**Stated exercise:** Reproduce every line of the listing below without any changes.

**Extracted data:**
+++
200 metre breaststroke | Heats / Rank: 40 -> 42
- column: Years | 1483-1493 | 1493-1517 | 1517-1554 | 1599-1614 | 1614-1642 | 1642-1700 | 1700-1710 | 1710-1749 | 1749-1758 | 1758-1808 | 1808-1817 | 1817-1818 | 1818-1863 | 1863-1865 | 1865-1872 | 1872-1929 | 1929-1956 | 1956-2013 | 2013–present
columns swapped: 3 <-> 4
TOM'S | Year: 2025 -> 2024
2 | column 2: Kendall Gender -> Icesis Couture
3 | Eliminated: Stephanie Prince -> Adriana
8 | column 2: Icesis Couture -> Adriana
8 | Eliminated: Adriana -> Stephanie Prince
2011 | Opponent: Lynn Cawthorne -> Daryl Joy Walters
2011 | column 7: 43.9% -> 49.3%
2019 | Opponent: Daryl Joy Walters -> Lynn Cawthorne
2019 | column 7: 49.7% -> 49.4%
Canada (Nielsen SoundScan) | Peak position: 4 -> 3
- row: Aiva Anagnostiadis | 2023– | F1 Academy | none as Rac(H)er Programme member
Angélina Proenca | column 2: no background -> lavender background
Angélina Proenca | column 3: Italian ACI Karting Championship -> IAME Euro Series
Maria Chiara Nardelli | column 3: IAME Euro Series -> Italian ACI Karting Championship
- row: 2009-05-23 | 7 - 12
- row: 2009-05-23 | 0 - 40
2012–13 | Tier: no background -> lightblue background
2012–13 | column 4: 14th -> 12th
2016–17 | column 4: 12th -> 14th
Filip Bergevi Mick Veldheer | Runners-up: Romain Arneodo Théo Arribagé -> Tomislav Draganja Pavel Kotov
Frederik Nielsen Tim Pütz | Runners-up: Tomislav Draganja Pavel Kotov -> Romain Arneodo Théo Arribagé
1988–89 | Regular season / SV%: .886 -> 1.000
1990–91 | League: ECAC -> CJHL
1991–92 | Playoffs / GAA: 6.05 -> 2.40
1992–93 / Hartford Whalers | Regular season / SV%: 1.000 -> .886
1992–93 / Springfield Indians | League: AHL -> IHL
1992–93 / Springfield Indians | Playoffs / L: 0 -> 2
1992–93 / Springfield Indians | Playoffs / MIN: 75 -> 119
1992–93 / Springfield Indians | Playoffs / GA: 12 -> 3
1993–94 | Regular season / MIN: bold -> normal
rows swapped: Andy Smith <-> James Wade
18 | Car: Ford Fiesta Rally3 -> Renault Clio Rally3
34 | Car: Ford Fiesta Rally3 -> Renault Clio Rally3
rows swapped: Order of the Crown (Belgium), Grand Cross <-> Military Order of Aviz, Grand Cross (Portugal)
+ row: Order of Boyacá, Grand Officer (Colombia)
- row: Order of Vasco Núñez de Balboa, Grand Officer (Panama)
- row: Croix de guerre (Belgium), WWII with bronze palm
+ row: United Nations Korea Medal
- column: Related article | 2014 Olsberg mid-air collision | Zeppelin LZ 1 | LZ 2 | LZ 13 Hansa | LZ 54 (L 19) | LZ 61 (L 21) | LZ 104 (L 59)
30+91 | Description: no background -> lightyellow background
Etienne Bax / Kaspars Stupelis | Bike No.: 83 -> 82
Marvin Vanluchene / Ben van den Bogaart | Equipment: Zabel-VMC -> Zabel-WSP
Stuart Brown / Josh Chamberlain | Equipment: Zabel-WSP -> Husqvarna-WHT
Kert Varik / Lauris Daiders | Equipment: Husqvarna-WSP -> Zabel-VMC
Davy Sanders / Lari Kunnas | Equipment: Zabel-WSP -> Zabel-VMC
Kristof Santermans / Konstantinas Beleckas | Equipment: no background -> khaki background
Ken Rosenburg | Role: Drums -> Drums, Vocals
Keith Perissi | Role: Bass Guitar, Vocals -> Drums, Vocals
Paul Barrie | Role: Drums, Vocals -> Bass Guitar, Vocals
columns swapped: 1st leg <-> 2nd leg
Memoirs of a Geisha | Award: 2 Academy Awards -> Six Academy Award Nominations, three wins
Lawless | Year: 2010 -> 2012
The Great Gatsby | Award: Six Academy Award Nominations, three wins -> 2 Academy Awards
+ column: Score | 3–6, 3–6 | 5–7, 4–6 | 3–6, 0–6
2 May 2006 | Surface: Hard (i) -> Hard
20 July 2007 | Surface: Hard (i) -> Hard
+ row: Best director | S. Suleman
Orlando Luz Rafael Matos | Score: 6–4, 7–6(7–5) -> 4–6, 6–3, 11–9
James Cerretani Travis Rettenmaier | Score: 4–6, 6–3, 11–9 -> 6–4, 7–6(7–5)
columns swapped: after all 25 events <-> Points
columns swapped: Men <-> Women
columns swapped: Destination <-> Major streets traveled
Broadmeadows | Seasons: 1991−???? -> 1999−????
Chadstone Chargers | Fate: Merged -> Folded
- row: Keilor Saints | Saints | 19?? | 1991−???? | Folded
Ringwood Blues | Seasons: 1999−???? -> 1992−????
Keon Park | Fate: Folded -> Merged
+++
**Solution to the problem:**
200 metre breaststroke | Heats / Rank: 40 -> 42
- column: Years | 1483-1493 | 1493-1517 | 1517-1554 | 1599-1614 | 1614-1642 | 1642-1700 | 1700-1710 | 1710-1749 | 1749-1758 | 1758-1808 | 1808-1817 | 1817-1818 | 1818-1863 | 1863-1865 | 1865-1872 | 1872-1929 | 1929-1956 | 1956-2013 | 2013–present
columns swapped: 3 <-> 4
TOM'S | Year: 2025 -> 2024
2 | column 2: Kendall Gender -> Icesis Couture
3 | Eliminated: Stephanie Prince -> Adriana
8 | column 2: Icesis Couture -> Adriana
8 | Eliminated: Adriana -> Stephanie Prince
2011 | Opponent: Lynn Cawthorne -> Daryl Joy Walters
2011 | column 7: 43.9% -> 49.3%
2019 | Opponent: Daryl Joy Walters -> Lynn Cawthorne
2019 | column 7: 49.7% -> 49.4%
Canada (Nielsen SoundScan) | Peak position: 4 -> 3
- row: Aiva Anagnostiadis | 2023– | F1 Academy | none as Rac(H)er Programme member
Angélina Proenca | column 2: no background -> lavender background
Angélina Proenca | column 3: Italian ACI Karting Championship -> IAME Euro Series
Maria Chiara Nardelli | column 3: IAME Euro Series -> Italian ACI Karting Championship
- row: 2009-05-23 | 7 - 12
- row: 2009-05-23 | 0 - 40
2012–13 | Tier: no background -> lightblue background
2012–13 | column 4: 14th -> 12th
2016–17 | column 4: 12th -> 14th
Filip Bergevi Mick Veldheer | Runners-up: Romain Arneodo Théo Arribagé -> Tomislav Draganja Pavel Kotov
Frederik Nielsen Tim Pütz | Runners-up: Tomislav Draganja Pavel Kotov -> Romain Arneodo Théo Arribagé
1988–89 | Regular season / SV%: .886 -> 1.000
1990–91 | League: ECAC -> CJHL
1991–92 | Playoffs / GAA: 6.05 -> 2.40
1992–93 / Hartford Whalers | Regular season / SV%: 1.000 -> .886
1992–93 / Springfield Indians | League: AHL -> IHL
1992–93 / Springfield Indians | Playoffs / L: 0 -> 2
1992–93 / Springfield Indians | Playoffs / MIN: 75 -> 119
1992–93 / Springfield Indians | Playoffs / GA: 12 -> 3
1993–94 | Regular season / MIN: bold -> normal
rows swapped: Andy Smith <-> James Wade
18 | Car: Ford Fiesta Rally3 -> Renault Clio Rally3
34 | Car: Ford Fiesta Rally3 -> Renault Clio Rally3
rows swapped: Order of the Crown (Belgium), Grand Cross <-> Military Order of Aviz, Grand Cross (Portugal)
+ row: Order of Boyacá, Grand Officer (Colombia)
- row: Order of Vasco Núñez de Balboa, Grand Officer (Panama)
- row: Croix de guerre (Belgium), WWII with bronze palm
+ row: United Nations Korea Medal
- column: Related article | 2014 Olsberg mid-air collision | Zeppelin LZ 1 | LZ 2 | LZ 13 Hansa | LZ 54 (L 19) | LZ 61 (L 21) | LZ 104 (L 59)
30+91 | Description: no background -> lightyellow background
Etienne Bax / Kaspars Stupelis | Bike No.: 83 -> 82
Marvin Vanluchene / Ben van den Bogaart | Equipment: Zabel-VMC -> Zabel-WSP
Stuart Brown / Josh Chamberlain | Equipment: Zabel-WSP -> Husqvarna-WHT
Kert Varik / Lauris Daiders | Equipment: Husqvarna-WSP -> Zabel-VMC
Davy Sanders / Lari Kunnas | Equipment: Zabel-WSP -> Zabel-VMC
Kristof Santermans / Konstantinas Beleckas | Equipment: no background -> khaki background
Ken Rosenburg | Role: Drums -> Drums, Vocals
Keith Perissi | Role: Bass Guitar, Vocals -> Drums, Vocals
Paul Barrie | Role: Drums, Vocals -> Bass Guitar, Vocals
columns swapped: 1st leg <-> 2nd leg
Memoirs of a Geisha | Award: 2 Academy Awards -> Six Academy Award Nominations, three wins
Lawless | Year: 2010 -> 2012
The Great Gatsby | Award: Six Academy Award Nominations, three wins -> 2 Academy Awards
+ column: Score | 3–6, 3–6 | 5–7, 4–6 | 3–6, 0–6
2 May 2006 | Surface: Hard (i) -> Hard
20 July 2007 | Surface: Hard (i) -> Hard
+ row: Best director | S. Suleman
Orlando Luz Rafael Matos | Score: 6–4, 7–6(7–5) -> 4–6, 6–3, 11–9
James Cerretani Travis Rettenmaier | Score: 4–6, 6–3, 11–9 -> 6–4, 7–6(7–5)
columns swapped: after all 25 events <-> Points
columns swapped: Men <-> Women
columns swapped: Destination <-> Major streets traveled
Broadmeadows | Seasons: 1991−???? -> 1999−????
Chadstone Chargers | Fate: Merged -> Folded
- row: Keilor Saints | Saints | 19?? | 1991−???? | Folded
Ringwood Blues | Seasons: 1999−???? -> 1992−????
Keon Park | Fate: Folded -> Merged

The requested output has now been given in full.